Mercury will start crossing the Sun's disc at 9.13am local time and will continue for about five hours and 17 minutes.

The Astronomy Amateur Group at the Emirates Heritage Club will install a telescope outside the mall and project the planet's transit on a screen to give the public a live celestial spectacle.

"This is an exciting event for all astronomers, and for the first time we decided to share it with people and give them a chance to see it," said Ibrahim Obeidallah, Director of the Group.

Obeidallah said the transit of Mercury, the planet closest to the Sun, will be difficult to notice because of the vast differences in relative sizes.

"Mercury will only appear like a spot, because it is 158 times smaller than the sun," he explained.

Even the smallest sunspots on the Sun's surface are larger than Mercury, whose diameter is only 4,800 kilometres.
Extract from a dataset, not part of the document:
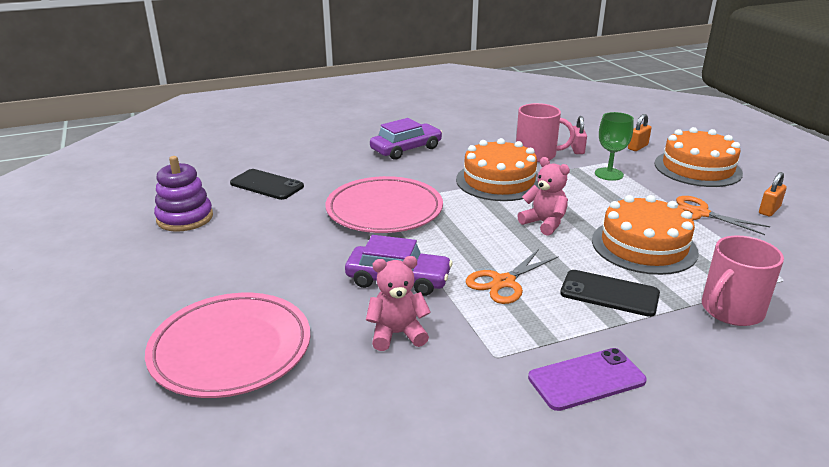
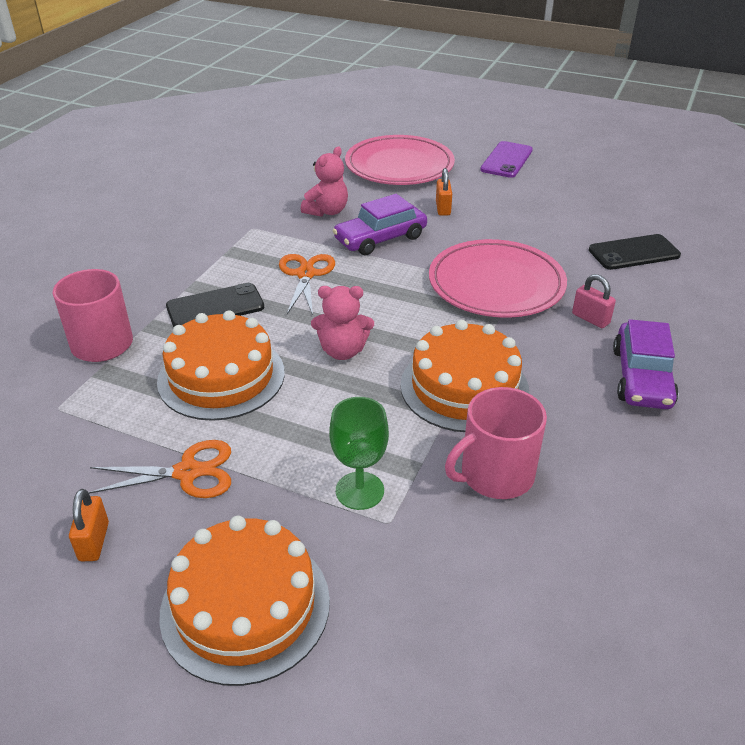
camera: 135 degrees right, 10 degrees up
(185, 218) = (604, 200): purple stacking toy -> none
(577, 149) = (464, 532): pink padlock -> pink padlock (590, 319)
(586, 379) = (184, 242): purple phone -> purple phone (506, 160)
(637, 147) = (386, 616): orange padlock -> orange padlock (443, 208)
Its tiny silhouette against the Sun will barely be bigger than the point of a pencil.

Obeidallah said that Mercury's transit was last seen in the UAE in 1999.
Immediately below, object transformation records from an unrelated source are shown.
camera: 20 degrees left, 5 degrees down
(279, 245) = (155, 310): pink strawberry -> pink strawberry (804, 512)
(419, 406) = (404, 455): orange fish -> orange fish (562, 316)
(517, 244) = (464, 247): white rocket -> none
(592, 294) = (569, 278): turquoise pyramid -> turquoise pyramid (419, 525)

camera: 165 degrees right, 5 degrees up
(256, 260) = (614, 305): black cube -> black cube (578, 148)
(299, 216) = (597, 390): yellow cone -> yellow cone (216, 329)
Such solar transits by Mercury happen about 13 times each century, at irregular intervals of approximately 13, 7, 10, and three years.

This year the Earth passes through Mercury's orbital plane in May and November. The next Mercury transit will be on November 8 2006.
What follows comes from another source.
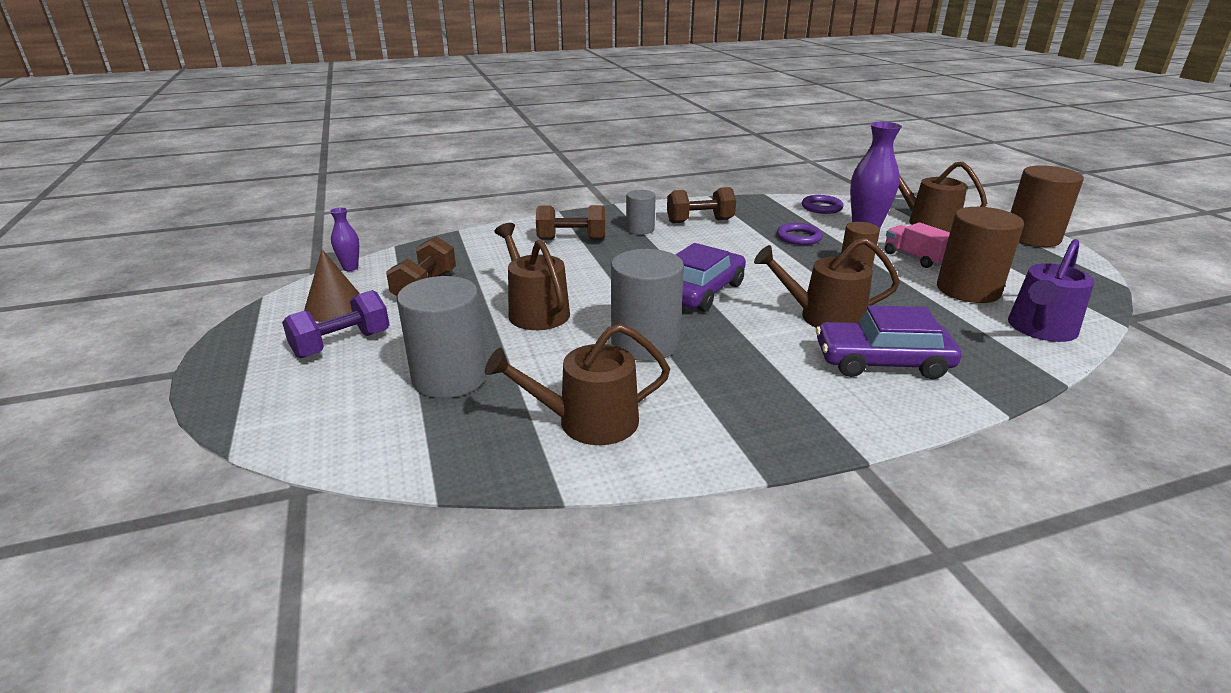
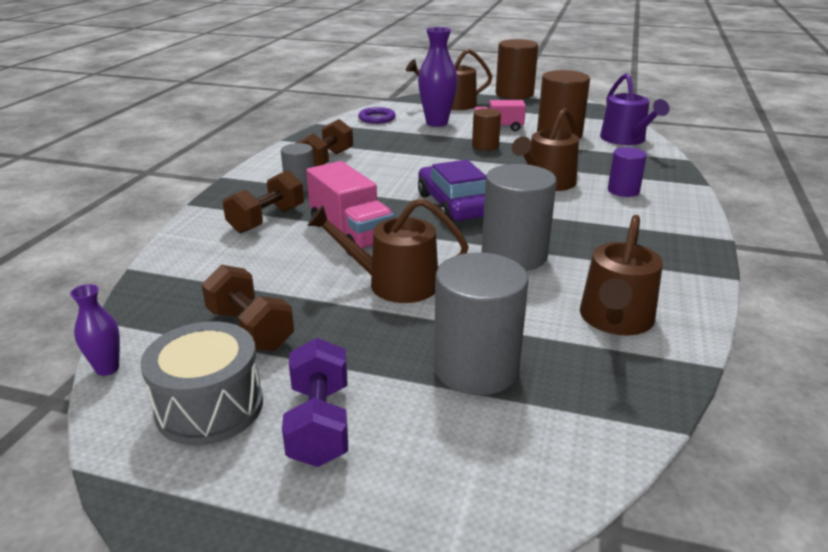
camera: 55 degrees left, 0 degrees up
(335, 307) = (210, 407): brown cone -> grey drum
(590, 271) = (351, 233): none -> pink truck
(798, 237) = (414, 143): purple ring -> none
(882, 362) = (623, 191): purple car -> purple cylinder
Transits by Mercury happen when the planet is between the Earth and the Sun, on an orbital plane that intersects ours. Obeidallah said that while the best viewing conditions are in Europe, Africa and Asia, it can be viewed by telescopes wherever the Sun is above the horizon and the sky is clear.

He stressed that one should not try to look at the Sun with the naked eye or by telescope as this can cause blindness.

"As looking at the Sun directly can be dangerous, people are advised to watch through telescopes only if provided with Sun filters or a projection on a screen. Otherwise, human sight can be irremediably damaged," he said.

Astronomers and photographers are now busy dusting off their telescopes to watch the occurrence, despite Mercury's transit not being a major astronomical event, said Obeidallah.

"Mercury's transit is not as exciting as a lunar eclipse, but to astronomers it is still an important event."